L’annonce par le groupe armé AFC/M23 d’un retrait en cours de ses forces de la ville d’Uvira, dans l’est de la République démocratique du Congo, a suscité ce mercredi soir une réaction prudente, voire sceptique, de la part du gouvernement congolais, qui dit attendre des actes vérifiables plutôt que des déclarations.
Au cœur de cette réserve officielle, une série de questions formulées publiquement par le porte-parole du gouvernement, Patrick Muyaya.
Dans un message publié sur le réseau social X, celui-ci a mis en lumière les nombreuses zones d’ombre entourant la communication du mouvement rebelle : « Qui peut le vérifier ? Où partent-ils ? Combien étaient-ils ? Que laissent-ils dans la ville ? »
À travers ces interrogations, les autorités congolaises soulignent l’absence de mécanisme indépendant permettant d’attester la réalité, l’ampleur et les modalités de ce retrait annoncé.
Patrick Muyaya a notamment attiré l’attention sur le risque de combattants qui abandonneraient l’uniforme pour se fondre parmi la population civile, une pratique déjà observée dans d’autres zones de conflit, et qui compliquerait toute évaluation sécuritaire sur le terrain.
Pour Kinshasa, l’annonce du M23 apparaît ainsi comme un geste unilatéral, sans garantie ni cadre concerté.
Le gouvernement congolais rappelle que la question centrale demeure le retrait effectif des forces rwandaises de l’ensemble des territoires occupés, condition jugée indispensable à toute désescalade crédible dans l’est du pays.
De son côté, l’AFC/M23 a affirmé que le mouvement de ses forces hors d’Uvira était en cours et qu’il devrait être achevé dans un délai de 24 heures.
Son président, Bertrand Bisimwa, a appelé la médiation régionale et les partenaires internationaux à veiller à la protection de la ville contre d’éventuelles violences, représailles ou une remilitarisation qu’il dit redouter.
Cependant, cette annonce ne concerne que la seule ville d’Uvira et ne fait aucune mention des autres zones conquises par le mouvement armé depuis le 10 décembre.
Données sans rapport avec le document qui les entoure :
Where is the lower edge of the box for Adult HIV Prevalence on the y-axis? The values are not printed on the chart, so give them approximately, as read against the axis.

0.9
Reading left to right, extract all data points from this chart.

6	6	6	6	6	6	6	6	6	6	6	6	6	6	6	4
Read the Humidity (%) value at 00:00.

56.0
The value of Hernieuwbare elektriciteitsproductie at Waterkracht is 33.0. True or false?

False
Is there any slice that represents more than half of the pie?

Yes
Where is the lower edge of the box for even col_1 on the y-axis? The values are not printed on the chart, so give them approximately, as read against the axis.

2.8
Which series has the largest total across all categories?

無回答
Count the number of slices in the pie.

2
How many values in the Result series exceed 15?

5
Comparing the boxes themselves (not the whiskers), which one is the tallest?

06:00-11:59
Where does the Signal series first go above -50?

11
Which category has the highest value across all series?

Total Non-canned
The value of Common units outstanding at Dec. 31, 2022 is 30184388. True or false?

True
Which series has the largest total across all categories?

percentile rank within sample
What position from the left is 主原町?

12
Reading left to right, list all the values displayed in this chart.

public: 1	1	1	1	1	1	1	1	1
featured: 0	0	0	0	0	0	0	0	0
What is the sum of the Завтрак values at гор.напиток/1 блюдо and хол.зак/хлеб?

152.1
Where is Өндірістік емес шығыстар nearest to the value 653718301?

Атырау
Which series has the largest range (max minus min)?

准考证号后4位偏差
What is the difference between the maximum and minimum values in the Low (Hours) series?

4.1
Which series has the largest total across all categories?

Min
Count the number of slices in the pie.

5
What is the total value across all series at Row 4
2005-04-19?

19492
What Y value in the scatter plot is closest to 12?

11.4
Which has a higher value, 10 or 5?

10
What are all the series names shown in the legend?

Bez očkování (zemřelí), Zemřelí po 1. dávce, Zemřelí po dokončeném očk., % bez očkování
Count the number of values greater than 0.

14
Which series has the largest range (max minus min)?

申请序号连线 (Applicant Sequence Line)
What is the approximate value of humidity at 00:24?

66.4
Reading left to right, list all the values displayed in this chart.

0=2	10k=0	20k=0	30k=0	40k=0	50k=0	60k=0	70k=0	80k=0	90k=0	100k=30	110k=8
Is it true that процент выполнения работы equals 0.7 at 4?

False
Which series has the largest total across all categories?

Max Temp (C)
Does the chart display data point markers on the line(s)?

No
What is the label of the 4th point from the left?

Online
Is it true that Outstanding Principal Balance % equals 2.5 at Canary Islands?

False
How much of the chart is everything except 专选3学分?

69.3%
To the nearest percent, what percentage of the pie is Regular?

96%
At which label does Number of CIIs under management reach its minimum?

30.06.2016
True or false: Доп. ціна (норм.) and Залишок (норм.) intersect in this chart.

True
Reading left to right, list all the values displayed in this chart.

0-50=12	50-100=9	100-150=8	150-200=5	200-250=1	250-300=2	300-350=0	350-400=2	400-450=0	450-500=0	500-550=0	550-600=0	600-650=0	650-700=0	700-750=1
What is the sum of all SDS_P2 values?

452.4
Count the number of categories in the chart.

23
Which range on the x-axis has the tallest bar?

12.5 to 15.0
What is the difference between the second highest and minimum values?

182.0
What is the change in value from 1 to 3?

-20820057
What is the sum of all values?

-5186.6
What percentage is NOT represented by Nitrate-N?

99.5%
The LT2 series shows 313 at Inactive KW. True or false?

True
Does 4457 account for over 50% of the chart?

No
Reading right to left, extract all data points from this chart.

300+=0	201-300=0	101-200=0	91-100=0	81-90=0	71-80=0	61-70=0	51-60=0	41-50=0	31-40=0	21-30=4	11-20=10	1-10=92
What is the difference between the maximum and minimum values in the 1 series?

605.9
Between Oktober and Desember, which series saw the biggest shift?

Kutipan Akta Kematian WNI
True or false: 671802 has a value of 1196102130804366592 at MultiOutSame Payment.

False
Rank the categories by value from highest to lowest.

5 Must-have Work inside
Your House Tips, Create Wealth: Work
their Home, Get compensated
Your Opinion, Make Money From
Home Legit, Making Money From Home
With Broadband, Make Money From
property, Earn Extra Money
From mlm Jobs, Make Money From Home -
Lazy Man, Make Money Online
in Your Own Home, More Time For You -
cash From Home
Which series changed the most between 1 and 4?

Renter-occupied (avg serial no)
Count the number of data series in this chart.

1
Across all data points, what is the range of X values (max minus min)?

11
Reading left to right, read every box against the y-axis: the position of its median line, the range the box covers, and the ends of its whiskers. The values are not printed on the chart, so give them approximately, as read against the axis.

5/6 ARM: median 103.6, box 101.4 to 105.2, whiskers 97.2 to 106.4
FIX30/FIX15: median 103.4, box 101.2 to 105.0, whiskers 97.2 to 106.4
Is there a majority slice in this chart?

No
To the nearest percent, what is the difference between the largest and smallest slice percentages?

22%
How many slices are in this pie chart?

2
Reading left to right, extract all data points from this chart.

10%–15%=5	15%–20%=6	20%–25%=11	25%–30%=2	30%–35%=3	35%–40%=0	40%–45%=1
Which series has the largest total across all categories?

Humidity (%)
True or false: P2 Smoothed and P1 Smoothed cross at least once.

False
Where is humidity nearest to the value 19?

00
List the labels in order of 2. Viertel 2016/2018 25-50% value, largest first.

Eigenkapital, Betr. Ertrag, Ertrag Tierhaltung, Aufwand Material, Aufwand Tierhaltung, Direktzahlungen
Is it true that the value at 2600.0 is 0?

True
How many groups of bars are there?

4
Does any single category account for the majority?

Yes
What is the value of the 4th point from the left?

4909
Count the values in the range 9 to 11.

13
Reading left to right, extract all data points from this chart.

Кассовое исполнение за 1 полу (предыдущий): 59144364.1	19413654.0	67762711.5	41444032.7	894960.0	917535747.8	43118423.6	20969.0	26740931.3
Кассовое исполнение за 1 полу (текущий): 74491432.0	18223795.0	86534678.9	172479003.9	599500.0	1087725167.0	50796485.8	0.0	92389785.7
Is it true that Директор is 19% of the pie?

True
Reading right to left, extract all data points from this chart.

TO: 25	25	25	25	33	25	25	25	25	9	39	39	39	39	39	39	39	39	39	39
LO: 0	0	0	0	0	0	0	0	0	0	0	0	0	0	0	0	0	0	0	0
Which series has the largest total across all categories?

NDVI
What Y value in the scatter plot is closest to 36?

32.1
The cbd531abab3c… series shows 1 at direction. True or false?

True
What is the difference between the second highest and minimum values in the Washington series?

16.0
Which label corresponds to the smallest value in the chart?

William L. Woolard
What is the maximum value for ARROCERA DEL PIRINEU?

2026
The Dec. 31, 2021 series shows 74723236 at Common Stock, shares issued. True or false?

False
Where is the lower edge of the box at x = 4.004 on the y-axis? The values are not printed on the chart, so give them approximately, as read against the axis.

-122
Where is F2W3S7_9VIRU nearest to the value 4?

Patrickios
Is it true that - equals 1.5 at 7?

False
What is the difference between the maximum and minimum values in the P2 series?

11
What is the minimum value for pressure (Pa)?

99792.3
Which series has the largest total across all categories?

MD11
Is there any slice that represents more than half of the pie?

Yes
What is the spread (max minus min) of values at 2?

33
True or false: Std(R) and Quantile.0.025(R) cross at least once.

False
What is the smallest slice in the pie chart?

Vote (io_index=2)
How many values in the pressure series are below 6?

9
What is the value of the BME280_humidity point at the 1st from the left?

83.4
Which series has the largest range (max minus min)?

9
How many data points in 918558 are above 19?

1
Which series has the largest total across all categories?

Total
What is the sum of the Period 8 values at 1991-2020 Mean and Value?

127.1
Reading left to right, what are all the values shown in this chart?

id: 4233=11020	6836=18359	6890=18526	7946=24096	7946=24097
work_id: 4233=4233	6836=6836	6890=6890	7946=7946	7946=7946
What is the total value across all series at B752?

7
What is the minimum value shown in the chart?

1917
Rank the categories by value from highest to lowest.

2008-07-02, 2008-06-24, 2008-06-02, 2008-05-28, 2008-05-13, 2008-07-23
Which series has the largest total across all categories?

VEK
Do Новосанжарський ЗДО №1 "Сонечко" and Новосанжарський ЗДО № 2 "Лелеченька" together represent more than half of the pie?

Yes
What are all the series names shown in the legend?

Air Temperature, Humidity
Le M23 a par ailleurs prévenu qu’une réoccupation immédiate de la ville par les Forces armées de la RDC ou par les groupes Wazalendo ne serait pas tolérée, un avertissement qui nourrit davantage les interrogations sur la sincérité et la finalité du retrait annoncé.
Sur le plan diplomatique, la situation dans l’est de la RDC continue de mobiliser les partenaires internationaux.
À Washington, le secrétaire d’État adjoint américain, Christopher Landau, a échangé lundi avec la ministre congolaise des Affaires étrangères, Thérèse Kayikwamba Wagner, au sujet de la recrudescence des violences liées à l’avancée du M23, soutenu par le Rwanda selon Kinshasa et plusieurs sources occidentales.
L’ambassadrice des États-Unis en RDC, Lucy Tamlyn, a indiqué que le dossier avait été porté au plus haut niveau de l’administration américaine, précisant que Washington poursuivrait ses consultations avec toutes les parties concernées et maintiendrait sa pression en faveur d’un retour au cadre de négociation.